The task →
Would you filter these records and copy every line that has the word "가능성이"?

Stored data entries →
"""

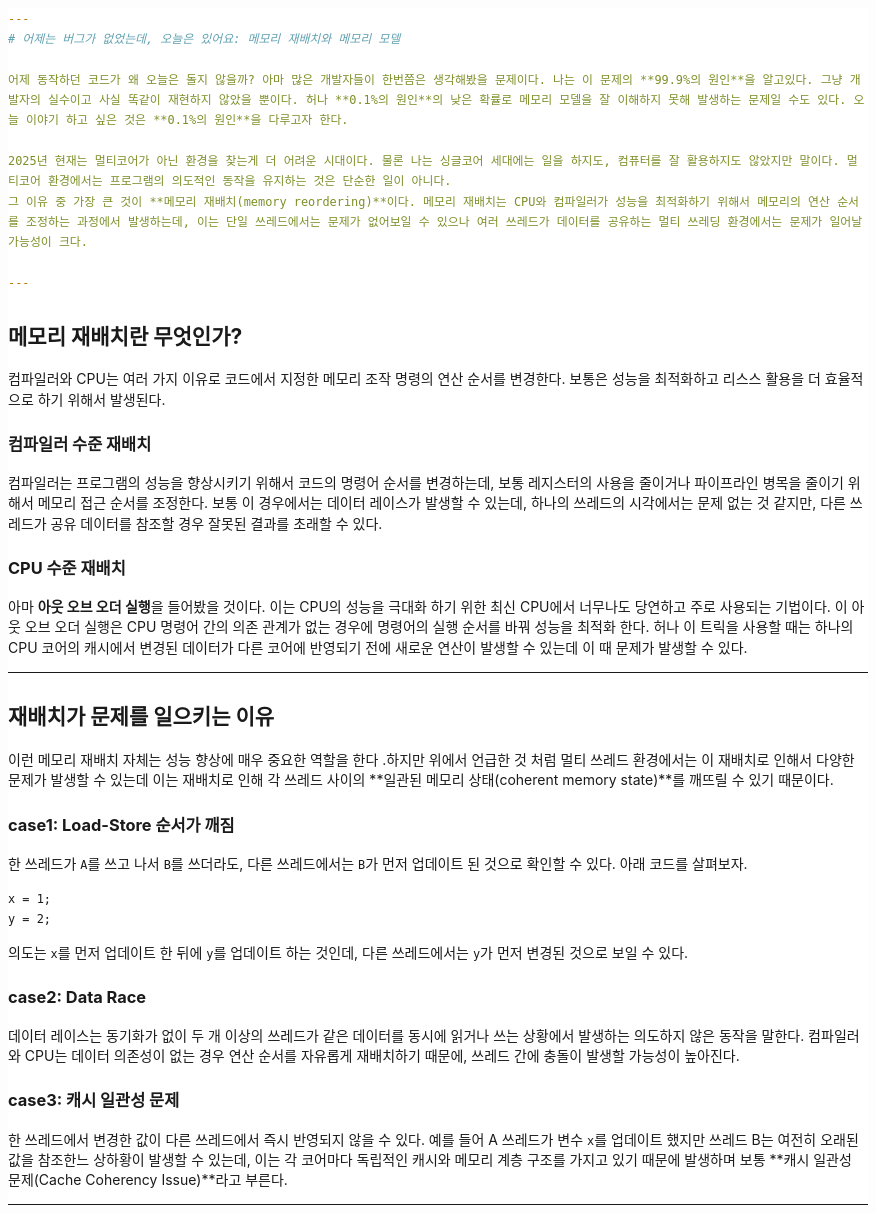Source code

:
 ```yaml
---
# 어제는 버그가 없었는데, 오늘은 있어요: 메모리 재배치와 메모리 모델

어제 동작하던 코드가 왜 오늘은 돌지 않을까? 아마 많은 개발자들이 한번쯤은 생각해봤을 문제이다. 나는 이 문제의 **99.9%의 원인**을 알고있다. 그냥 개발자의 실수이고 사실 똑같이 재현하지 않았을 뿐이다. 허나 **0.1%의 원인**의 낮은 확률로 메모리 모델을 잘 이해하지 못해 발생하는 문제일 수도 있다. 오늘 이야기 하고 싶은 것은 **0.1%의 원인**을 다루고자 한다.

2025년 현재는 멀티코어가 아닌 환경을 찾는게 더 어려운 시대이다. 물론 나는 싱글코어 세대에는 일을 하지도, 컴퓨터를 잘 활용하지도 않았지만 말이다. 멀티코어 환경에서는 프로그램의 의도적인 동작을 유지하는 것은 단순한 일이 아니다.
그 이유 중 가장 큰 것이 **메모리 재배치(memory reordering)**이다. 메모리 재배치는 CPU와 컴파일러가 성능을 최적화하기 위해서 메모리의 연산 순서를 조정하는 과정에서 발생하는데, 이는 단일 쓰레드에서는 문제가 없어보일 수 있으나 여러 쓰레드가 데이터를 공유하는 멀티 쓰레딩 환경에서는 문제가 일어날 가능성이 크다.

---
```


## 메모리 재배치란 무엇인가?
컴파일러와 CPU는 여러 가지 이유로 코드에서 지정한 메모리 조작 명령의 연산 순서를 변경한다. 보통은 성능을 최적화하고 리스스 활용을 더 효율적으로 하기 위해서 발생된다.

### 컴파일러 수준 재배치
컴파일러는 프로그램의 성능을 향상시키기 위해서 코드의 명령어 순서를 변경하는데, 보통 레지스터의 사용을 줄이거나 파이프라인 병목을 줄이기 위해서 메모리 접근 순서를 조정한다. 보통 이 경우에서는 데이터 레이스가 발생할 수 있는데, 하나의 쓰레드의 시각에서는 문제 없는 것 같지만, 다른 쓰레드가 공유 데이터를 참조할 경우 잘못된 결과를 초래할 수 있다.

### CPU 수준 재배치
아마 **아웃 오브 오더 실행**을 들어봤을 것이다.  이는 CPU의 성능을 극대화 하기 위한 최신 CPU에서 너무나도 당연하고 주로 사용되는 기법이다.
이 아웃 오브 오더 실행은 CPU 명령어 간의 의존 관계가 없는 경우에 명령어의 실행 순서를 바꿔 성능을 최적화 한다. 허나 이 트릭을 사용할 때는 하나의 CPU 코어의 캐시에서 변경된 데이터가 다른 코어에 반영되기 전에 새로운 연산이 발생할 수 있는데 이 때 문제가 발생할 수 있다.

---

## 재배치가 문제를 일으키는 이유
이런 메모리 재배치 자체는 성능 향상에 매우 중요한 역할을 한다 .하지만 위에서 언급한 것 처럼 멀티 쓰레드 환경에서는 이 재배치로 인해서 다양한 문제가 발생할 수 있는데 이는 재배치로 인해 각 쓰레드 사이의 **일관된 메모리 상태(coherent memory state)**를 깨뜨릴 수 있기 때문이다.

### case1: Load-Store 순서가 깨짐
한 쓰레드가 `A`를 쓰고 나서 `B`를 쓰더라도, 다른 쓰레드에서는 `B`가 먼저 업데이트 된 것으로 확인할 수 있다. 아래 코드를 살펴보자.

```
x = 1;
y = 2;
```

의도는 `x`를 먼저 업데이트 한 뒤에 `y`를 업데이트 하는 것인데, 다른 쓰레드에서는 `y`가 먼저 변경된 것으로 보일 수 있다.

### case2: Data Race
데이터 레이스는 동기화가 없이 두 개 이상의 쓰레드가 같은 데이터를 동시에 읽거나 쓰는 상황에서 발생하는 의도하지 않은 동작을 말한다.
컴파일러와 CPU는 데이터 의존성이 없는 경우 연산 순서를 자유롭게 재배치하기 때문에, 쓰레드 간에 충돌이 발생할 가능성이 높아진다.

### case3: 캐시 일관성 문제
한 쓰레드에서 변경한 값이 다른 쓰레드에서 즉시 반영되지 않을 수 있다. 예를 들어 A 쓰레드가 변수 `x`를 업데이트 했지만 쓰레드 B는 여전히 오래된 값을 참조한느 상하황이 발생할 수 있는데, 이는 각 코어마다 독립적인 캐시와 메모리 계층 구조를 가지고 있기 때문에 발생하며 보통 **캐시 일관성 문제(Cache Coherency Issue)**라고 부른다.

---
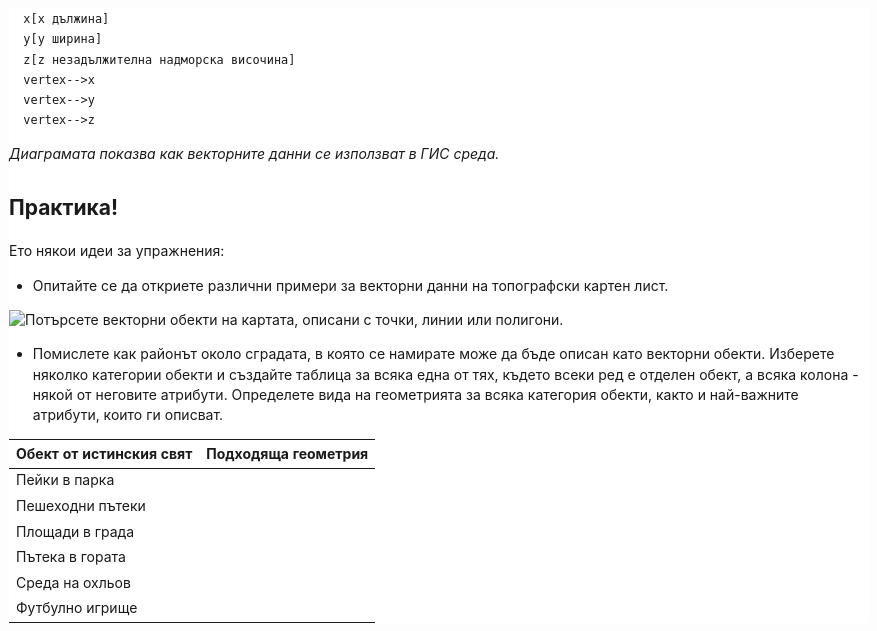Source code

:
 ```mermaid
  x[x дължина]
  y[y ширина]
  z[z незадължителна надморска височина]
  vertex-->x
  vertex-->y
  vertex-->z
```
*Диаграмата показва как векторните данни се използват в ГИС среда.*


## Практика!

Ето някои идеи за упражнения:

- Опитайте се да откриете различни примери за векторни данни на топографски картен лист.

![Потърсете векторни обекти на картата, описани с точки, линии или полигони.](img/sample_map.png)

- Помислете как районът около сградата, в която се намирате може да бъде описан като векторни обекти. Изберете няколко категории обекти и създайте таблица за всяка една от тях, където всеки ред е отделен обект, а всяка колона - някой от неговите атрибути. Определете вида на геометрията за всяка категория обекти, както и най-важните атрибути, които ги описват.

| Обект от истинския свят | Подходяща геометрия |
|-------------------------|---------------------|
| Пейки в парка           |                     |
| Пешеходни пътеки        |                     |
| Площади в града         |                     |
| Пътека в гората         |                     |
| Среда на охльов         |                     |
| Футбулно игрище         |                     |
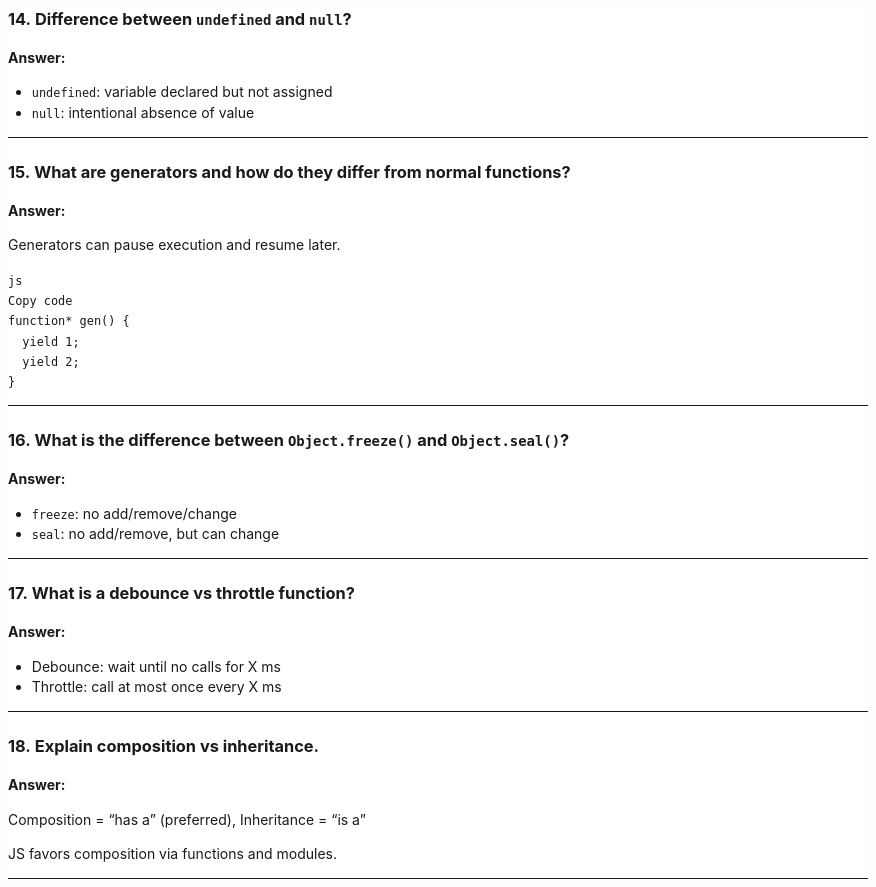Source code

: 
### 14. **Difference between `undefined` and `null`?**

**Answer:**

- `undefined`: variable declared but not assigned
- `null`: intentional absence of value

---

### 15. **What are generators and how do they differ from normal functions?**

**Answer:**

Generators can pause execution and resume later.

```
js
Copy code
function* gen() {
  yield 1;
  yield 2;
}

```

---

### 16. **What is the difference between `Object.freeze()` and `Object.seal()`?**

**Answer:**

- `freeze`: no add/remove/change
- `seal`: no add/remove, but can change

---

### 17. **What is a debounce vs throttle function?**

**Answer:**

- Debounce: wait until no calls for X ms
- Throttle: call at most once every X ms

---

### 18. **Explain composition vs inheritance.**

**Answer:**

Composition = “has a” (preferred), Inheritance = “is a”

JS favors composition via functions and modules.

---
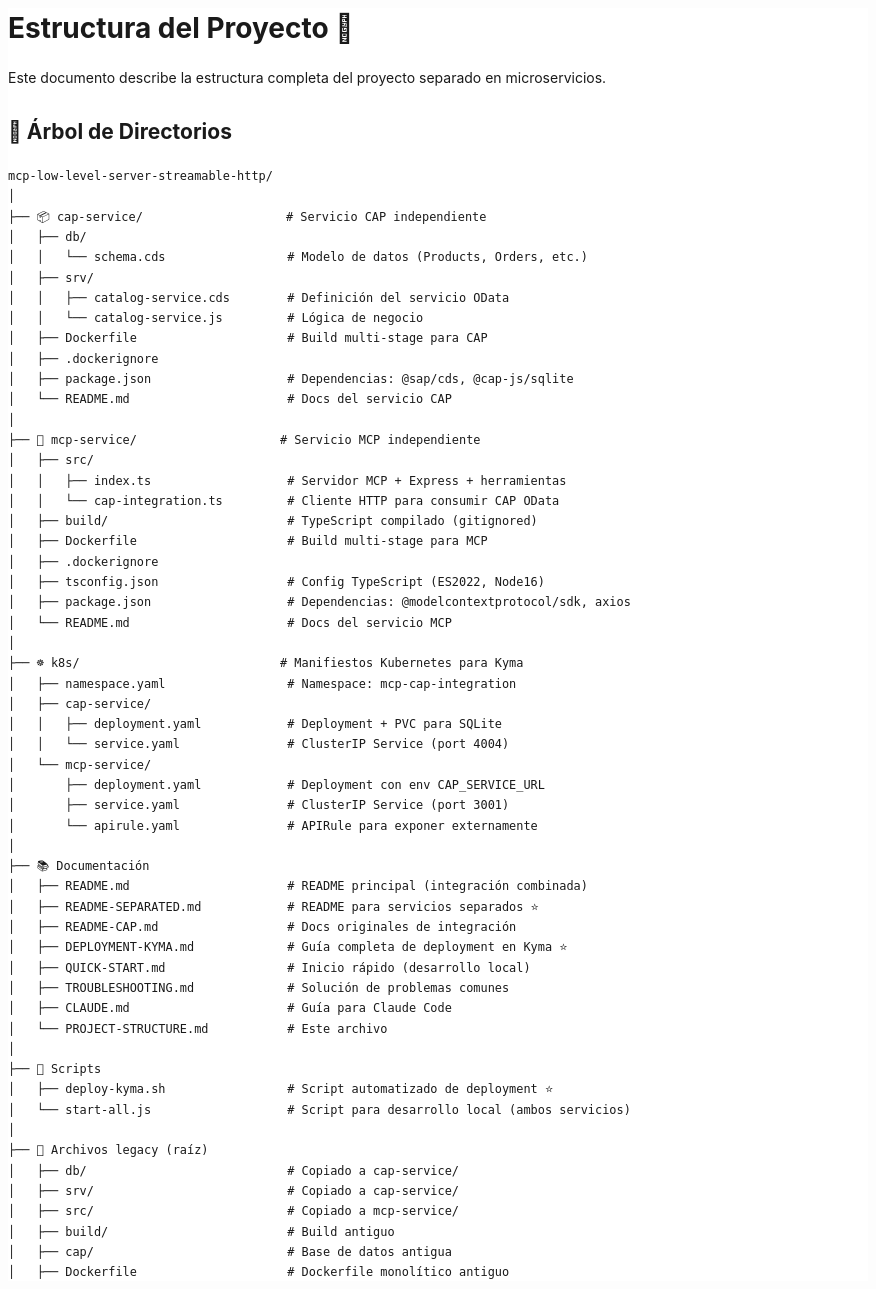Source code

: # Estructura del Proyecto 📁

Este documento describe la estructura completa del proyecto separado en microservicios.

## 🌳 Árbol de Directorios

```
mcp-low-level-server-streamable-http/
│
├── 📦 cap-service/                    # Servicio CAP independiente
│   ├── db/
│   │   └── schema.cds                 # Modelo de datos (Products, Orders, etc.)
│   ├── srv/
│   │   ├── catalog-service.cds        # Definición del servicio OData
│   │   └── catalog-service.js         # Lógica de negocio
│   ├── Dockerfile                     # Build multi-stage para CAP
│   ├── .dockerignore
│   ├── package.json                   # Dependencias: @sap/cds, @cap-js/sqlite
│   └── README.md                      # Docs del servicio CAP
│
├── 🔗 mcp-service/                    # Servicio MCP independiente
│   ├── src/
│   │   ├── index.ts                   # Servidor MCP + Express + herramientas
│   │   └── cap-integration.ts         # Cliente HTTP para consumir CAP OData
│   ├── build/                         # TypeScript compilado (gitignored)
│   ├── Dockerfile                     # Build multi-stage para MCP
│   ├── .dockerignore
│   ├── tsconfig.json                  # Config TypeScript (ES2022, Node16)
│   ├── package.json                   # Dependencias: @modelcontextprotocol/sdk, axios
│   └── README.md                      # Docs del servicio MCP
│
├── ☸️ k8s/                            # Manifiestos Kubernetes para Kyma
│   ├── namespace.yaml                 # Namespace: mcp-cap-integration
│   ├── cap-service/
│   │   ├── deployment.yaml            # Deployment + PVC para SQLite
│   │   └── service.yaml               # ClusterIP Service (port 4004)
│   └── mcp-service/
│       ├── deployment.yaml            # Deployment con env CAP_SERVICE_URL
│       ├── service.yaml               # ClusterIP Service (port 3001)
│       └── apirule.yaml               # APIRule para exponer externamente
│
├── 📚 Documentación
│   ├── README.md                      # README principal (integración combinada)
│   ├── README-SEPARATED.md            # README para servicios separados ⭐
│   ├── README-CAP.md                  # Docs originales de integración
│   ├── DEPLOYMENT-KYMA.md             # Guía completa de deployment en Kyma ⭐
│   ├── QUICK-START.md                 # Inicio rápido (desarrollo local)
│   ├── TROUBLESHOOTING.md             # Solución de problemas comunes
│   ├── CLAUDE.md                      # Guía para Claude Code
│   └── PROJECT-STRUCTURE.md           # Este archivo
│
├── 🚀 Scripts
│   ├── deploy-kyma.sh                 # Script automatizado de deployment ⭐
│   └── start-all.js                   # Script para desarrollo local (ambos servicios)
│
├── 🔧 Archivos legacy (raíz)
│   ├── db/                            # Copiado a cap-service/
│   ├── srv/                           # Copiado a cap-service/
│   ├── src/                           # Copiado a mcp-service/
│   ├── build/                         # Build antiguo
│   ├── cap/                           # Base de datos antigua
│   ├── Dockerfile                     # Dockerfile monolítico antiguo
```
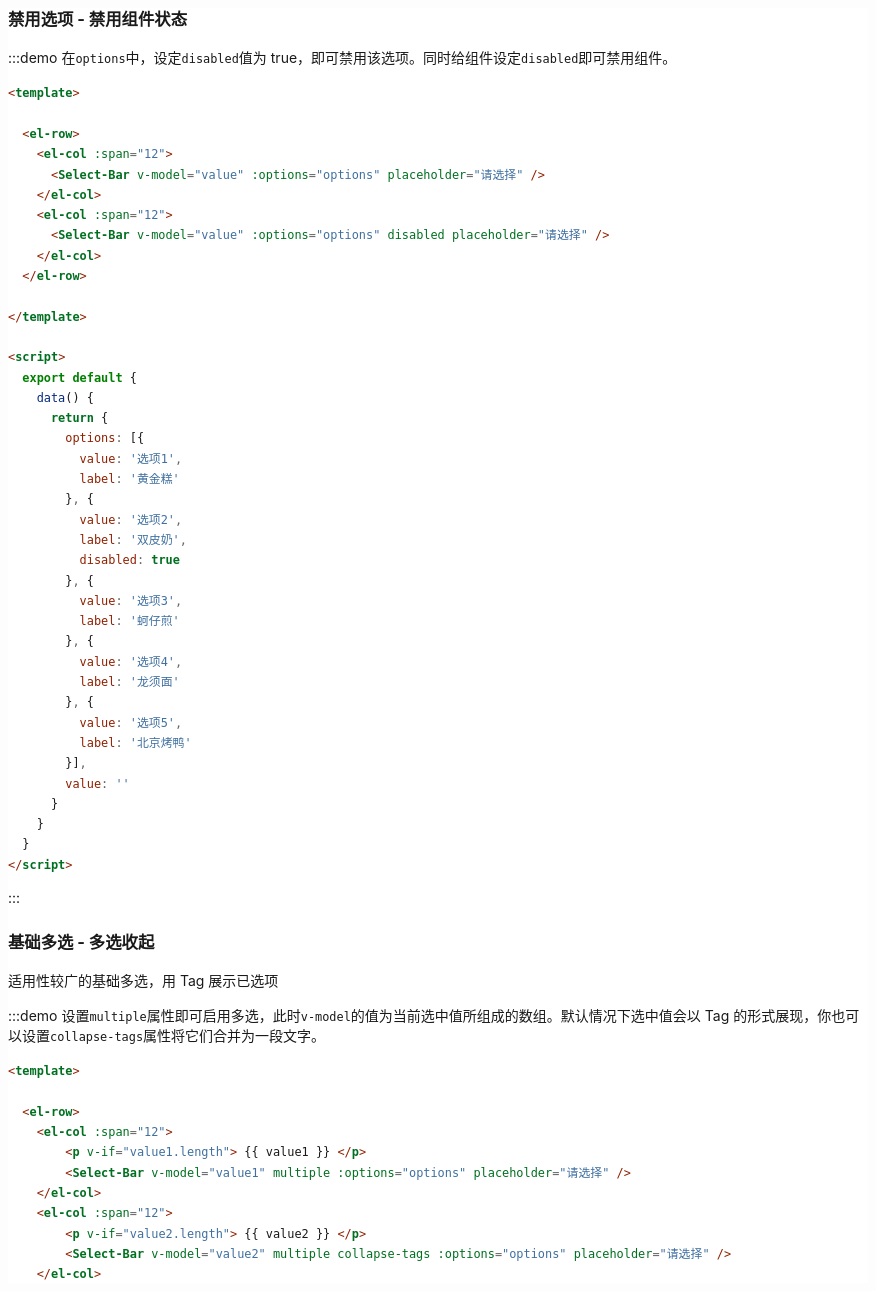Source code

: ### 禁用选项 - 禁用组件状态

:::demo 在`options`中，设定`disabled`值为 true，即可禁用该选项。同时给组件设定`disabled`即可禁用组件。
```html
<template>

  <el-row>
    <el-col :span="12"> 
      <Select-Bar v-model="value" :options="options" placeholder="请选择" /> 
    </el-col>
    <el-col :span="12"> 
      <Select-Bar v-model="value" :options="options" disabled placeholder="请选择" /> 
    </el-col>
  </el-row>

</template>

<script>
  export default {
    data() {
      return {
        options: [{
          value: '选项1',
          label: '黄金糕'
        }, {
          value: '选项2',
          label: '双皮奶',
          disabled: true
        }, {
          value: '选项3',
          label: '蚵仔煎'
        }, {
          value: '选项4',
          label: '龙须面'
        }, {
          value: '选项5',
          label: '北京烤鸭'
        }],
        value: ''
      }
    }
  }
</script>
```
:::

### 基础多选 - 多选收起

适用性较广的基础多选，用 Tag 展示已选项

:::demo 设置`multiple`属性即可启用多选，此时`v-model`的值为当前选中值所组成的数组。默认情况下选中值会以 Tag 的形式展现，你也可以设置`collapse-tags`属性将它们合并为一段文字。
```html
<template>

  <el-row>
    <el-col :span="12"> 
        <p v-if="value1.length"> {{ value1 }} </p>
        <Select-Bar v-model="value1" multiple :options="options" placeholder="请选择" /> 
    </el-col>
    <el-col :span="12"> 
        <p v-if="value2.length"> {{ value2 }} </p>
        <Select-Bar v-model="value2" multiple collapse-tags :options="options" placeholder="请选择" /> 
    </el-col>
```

"""

Exercise response →
그 이유 중 가장 큰 것이 **메모리 재배치(memory reordering)**이다. 메모리 재배치는 CPU와 컴파일러가 성능을 최적화하기 위해서 메모리의 연산 순서를 조정하는 과정에서 발생하는데, 이는 단일 쓰레드에서는 문제가 없어보일 수 있으나 여러 쓰레드가 데이터를 공유하는 멀티 쓰레딩 환경에서는 문제가 일어날 가능성이 크다.
컴파일러와 CPU는 데이터 의존성이 없는 경우 연산 순서를 자유롭게 재배치하기 때문에, 쓰레드 간에 충돌이 발생할 가능성이 높아진다.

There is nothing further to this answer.